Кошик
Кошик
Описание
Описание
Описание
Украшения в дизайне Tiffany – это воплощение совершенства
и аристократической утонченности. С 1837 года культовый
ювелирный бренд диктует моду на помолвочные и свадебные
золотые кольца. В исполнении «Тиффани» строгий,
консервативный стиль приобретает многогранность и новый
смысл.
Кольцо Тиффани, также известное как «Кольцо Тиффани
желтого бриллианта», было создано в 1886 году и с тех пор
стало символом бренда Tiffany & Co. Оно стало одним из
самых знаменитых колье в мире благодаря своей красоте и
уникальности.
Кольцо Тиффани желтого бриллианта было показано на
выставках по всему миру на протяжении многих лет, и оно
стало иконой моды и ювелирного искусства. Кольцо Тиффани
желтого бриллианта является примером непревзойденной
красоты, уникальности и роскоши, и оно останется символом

○ ○ ○

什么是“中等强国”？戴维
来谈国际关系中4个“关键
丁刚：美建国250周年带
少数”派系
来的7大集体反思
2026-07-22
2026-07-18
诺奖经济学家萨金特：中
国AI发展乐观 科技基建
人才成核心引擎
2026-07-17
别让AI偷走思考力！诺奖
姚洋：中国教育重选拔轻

○ ○ ○

:: TO-DO ITEM ::
Find how many lines of the entries contain "было". Respond with the number only.

:: EXERCISE RESULT ::
2